# Feeling really low from all the cyclogest side effects



## Bomochick (Nov 7, 2011)

Currently on Day 4 of 2WW and really feeling low. Ever since the ec I have developed really bad vaginal thrush and constipation. 
Have been taking the cyclogest pessaries (400mg) up the bum as instructed but I guess any supplementary hormone into your blood stream could promote thrush.

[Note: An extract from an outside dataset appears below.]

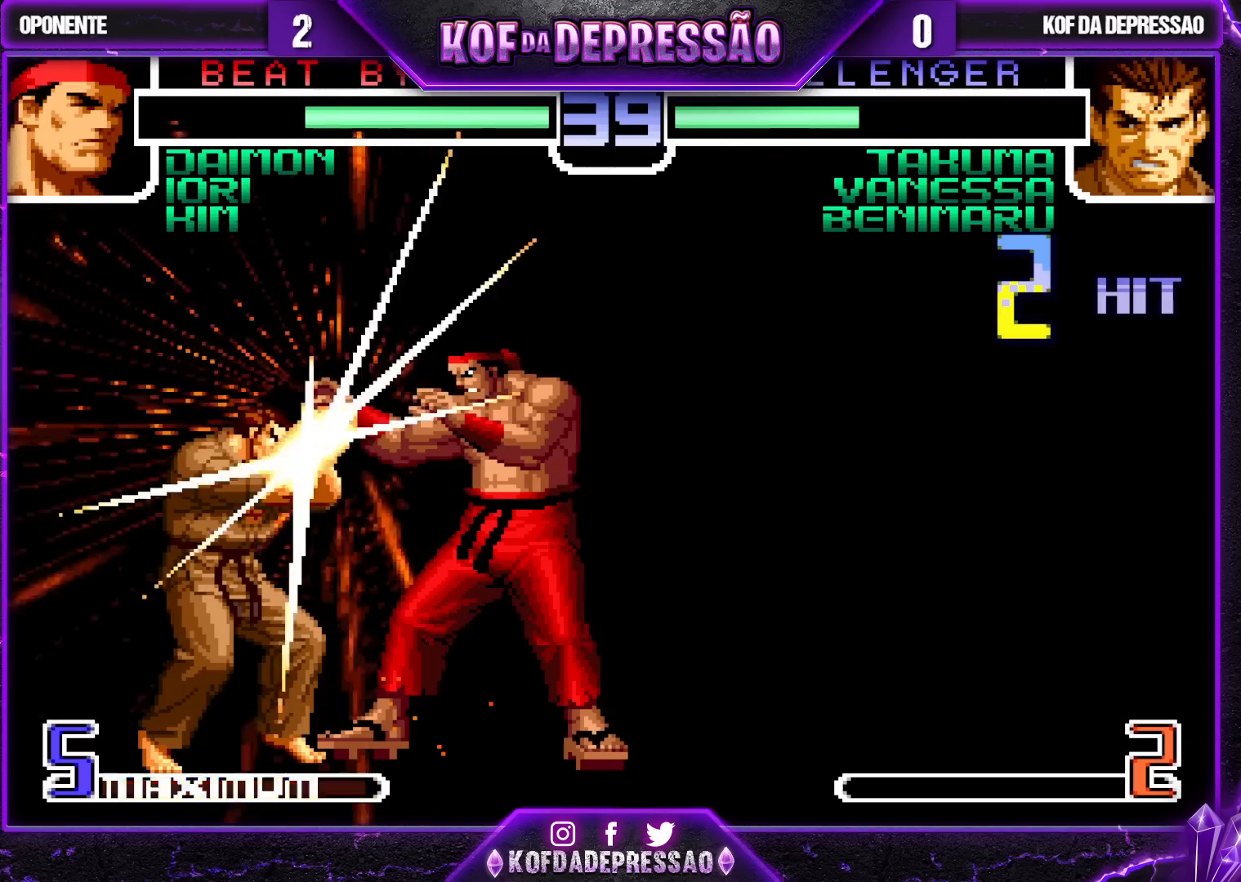
{"buttons": ["CROSS"], "left_stick": "center", "events": [[150, "CROSS", "down"]]}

My consultant said it was fine to take Canesten pessaries - I have so far taken one but it is not shifting.
Have tried all the usual tricks, yoghurt, taking good bacteria, salt baths etc but as long as I'm taking the cyclogest, I guess it won't go. 
I have also suffered from constipation and diarrhoea, infact going to the toilet nearly made me pass out with dizziness, feeling faint and severe hot flushes.
As long as my digestion system is this imbalanced, I think the thrush will stick around.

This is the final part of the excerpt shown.